→ **What this exercise asks**
A. Reproduce verbatim the part of the Air West Coast passage from "It operated flights" up to and including "two Cessna 210s.".
B. Answer these questions using the Air West Coast passage:
(i) In what year was the airline established?
(ii) To which place did the Gloriavale Christian Community move in 1991?
(iii) Which two West Coast towns did the airline serve from Wellington?

→ **Selected excerpt**
· · · · ·
Air West Coast is an airline based in Greymouth, New Zealand.

It operated flights between Wellington and two West Coast towns, Westport and Greymouth, also Westport to Christchurch briefly in 2009, and also runs scenic and charter flights to various destinations in the South Island. It was last registered as operating a Cessna 150 and two Cessna 210s.

The company has ceased all scheduled flying, the Dornier has been sold, but still operates "one of the best-value" Scenic Flights to Mt Cook and Milford Sound and Air Charter Flight services throughout New Zealand.

History
Air West Coast was established by the Gloriavale Christian Community in 2002. This community had its origins at Cust in Canterbury and moved to Lake Haupiri on the West Coast in 1991. Among its other activities the community established an airstrip and maintenance base at Lake Haupiri.
· · · · ·
→ **Source data**
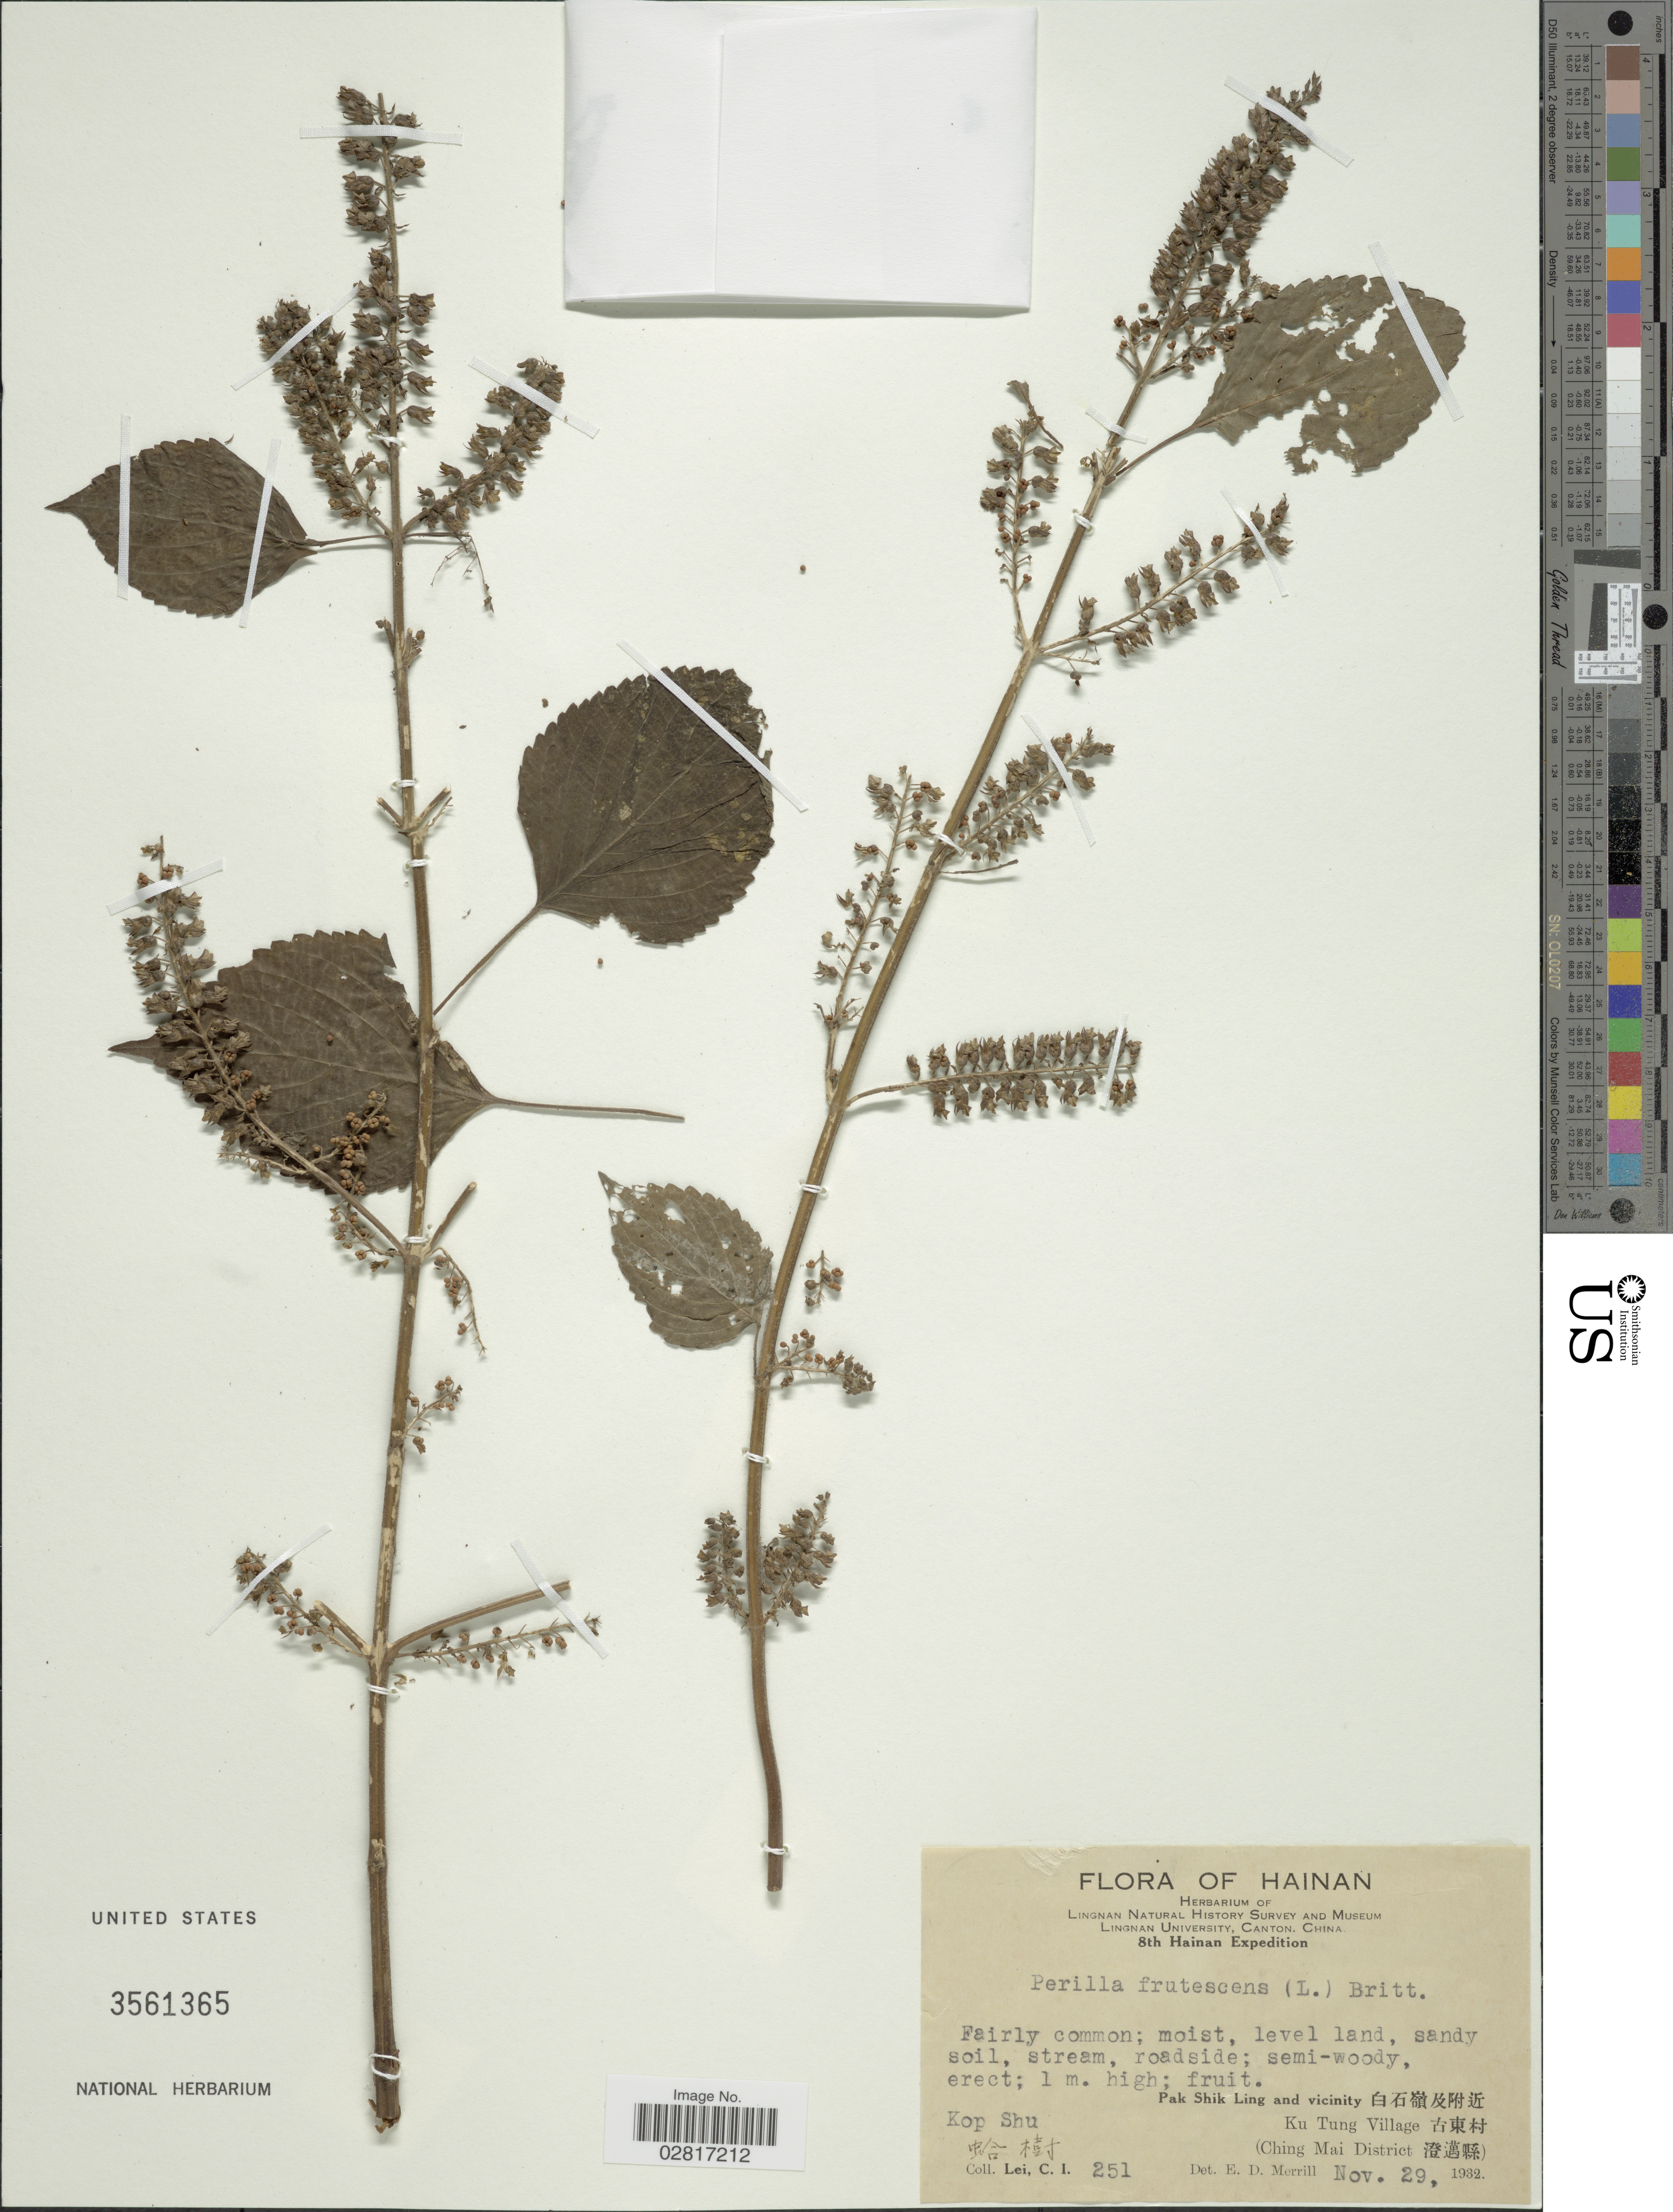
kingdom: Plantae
· · · · ·
→ **Task solutions**
A.
It operated flights between Wellington and two West Coast towns, Westport and Greymouth, also Westport to Christchurch briefly in 2009, and also runs scenic and charter flights to various destinations in the South Island. It was last registered as operating a Cessna 150 and two Cessna 210s.

B.
(i) 2002
(ii) Lake Haupiri on the West Coast
(iii) Westport and Greymouth